Adm. M.:There was a kind of check at times and those who had generally had it locked away in their safe for posterity, just as mine is, and those who don’t ever heard of it. Late that night, on the 1st of September, we had the situation pretty well in control we thought-

Q:Were you nervous?

Adm. M:Not exactly what you might call relaxed, because we knew there to many things hanging fire. The program was that the correspondents and photographers would come down from the Yokohama area on destroyers; we figured it would take two of them to bring them down, and they would arrive down at the MISSOURI about 7:30 in the morning. Then General Mac Arthur would come down by destroyer and arrive about 8:40 in the morning –between 8:30 and 8:40, and the others would come aboard from whatever means of transportation they had available to them, except they would come in small boats.

So the next morning, the 2nd of September, since we had a lot to do and also we were missing these 200-plus men and about twenty officers who were still ashore with the landing party, we had a very early reveille and started in on getting everything ready

Q:Where was the location of your ship at this time?

Adm. M.:This was the spot we had anchored in there in Tokyo Bay, Off Yokosuka. The same spot we’d originally anchored, where Perry had been in 1853.

The VIPs who were to watch the ceremonies and the signers started to arrive about 0715 from various places, depending on when their transportation could get them there. Some of them came in from the part of the Third Fleet that was still operating outside Tokyo Bay and others from the ships in that vicinity. Admiral Nimitz came aboard about one or two minutes after eight, and we hoisted his five-star flag, we broke it up there on the yard arm, and hauled down Admiral Halsey’s four star one, and that settled that question of arrivals. At eight o’clock we had hoisted a clean set of colors at the mainmast and a clean Union Jack at the bow as we were at anchor, and I would like to add that these were just regular ship’s flags, GI issue, that we’d pulled out of the spares, nothing special about them, and they had never been used anywhere so far as we know, at least they were clean and we had probably gotten them in Guam in May. So there was nothing special about them. Some of the articles in the history say this was the same flag that was flown on the White House or the National Capitol on 7 December 1941, the attack on Pearl Harbor, and at Casablanca, and so forth, also MacArthur took it up to Tokyo and flew it over his headquarters there. The only thing I can say is they were hard up for baloney, because it was nothing like that. It was just a plain ordinary GI-issue flag and a Union Jack. We turned them both in to the Naval Academy Museum when we got back to the East Coast in October.

The only special flag that was there was a flag which Commodore Perry had flown on his ship out in that same location 82 years before. It was flown out in its glass case from the Naval Academy Museum. An officer messenger brought it out. We put this hanging over the door of my cabin, facing forward, on the surrender deck so that everyone on the surrender deck could see it. It was facing the Japanese. This was a thirty-one-star flag, that’s all the states we had at that time. I imagine that the Japanese looked at that when they came up. Since I was behind them I can’t be sure.

Q:Excuse me. When Admiral Nimitz came aboard, where did he go, to Admiral Halsey’s cabin?

• Data under study:

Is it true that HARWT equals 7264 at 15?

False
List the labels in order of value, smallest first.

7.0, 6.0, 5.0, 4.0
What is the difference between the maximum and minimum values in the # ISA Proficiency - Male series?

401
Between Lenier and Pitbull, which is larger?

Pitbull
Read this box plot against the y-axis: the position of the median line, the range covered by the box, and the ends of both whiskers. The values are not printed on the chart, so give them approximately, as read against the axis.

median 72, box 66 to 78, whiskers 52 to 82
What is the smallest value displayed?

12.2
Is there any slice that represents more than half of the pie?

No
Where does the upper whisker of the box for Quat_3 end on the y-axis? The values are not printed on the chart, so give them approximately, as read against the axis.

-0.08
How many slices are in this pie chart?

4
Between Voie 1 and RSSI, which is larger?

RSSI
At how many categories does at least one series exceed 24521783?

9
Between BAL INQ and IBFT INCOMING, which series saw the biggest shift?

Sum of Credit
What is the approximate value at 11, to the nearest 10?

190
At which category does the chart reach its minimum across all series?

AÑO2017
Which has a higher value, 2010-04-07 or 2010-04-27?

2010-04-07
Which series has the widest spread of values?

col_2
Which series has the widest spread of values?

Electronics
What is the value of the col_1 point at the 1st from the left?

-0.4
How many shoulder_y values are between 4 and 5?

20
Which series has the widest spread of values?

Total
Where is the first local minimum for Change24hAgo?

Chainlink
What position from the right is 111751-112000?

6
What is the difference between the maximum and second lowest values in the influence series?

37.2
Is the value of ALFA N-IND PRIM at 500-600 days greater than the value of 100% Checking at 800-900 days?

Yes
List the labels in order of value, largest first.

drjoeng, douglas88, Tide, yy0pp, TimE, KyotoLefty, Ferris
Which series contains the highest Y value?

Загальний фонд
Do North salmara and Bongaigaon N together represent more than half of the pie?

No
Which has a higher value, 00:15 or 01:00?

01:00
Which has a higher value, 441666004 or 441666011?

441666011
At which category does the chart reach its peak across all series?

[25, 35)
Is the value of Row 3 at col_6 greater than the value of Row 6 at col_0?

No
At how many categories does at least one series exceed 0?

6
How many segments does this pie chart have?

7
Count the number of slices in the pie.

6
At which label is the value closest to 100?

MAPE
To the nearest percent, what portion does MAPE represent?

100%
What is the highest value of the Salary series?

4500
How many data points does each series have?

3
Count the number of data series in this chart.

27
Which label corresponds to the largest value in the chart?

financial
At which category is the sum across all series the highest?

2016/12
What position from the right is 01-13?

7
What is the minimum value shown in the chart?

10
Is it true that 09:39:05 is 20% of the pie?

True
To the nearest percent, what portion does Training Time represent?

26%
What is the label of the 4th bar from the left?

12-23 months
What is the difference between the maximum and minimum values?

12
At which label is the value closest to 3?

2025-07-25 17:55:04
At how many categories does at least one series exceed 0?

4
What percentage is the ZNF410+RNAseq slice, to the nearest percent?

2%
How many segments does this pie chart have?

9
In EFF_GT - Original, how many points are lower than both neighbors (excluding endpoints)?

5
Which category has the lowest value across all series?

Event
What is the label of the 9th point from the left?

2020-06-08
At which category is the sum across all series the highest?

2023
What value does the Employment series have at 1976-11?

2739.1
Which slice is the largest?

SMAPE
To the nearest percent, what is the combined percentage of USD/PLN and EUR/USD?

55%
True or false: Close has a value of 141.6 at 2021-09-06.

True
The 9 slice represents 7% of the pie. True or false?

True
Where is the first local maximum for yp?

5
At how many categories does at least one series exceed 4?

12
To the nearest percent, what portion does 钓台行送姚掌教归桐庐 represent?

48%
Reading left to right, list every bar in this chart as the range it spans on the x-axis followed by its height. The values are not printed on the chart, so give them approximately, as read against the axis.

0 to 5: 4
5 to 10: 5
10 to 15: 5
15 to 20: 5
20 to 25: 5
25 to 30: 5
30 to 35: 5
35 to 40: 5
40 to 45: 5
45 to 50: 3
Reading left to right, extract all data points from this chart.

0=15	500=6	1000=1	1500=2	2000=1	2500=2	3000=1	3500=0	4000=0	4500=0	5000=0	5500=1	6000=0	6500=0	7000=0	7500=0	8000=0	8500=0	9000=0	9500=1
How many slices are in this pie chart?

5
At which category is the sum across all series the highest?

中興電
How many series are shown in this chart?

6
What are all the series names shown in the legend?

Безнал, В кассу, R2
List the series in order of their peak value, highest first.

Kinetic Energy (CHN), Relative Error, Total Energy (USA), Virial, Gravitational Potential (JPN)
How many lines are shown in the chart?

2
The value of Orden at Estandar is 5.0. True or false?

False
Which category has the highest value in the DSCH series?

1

• Directions:
[A] In the interview about the surrender ceremony, how many stars were on the flag Commodore Perry had flown?
[B] Write the next part of the interview about the surrender ceremony, picking up after its final line.
The records were taken from a different source.

• Set of answers:
[A] Thirty-one stars.

[B]
Adm. M.:Yes, we went straight to Admiral Halsey’s cabin. I greeted him at the gangway, as I did all the visiting dignitaries on the starboard forward gangway, which was the quarter deck on the MISSOURI. Just for the record, side honors that day, the officer of the deck would be standing on the upper platform of the ship, and then to his right would be the necessary number of side boys. He’d be standing in the line with the side boys but just separate from them, and the bo’sun’s mate would be there to blow his pipe, the pipe for the salute by the side boys. I was standing one or two paces further inboard than the last side boy to greet them as they came down there.

Q: Did he have any comment that you recall?

Adm. M.:Not that I recall, other than "good morning." Admiral Halsey was down there also as well as Admiral Carney, and Lieutenant Kitchell, his flag lieutenant, was there also and Admiral Nimitz went directly on up to Admiral Halsey’s cabin. He probably said, "All set?" and we all said, "Yes, Sir." And that was probably about all he said at that time.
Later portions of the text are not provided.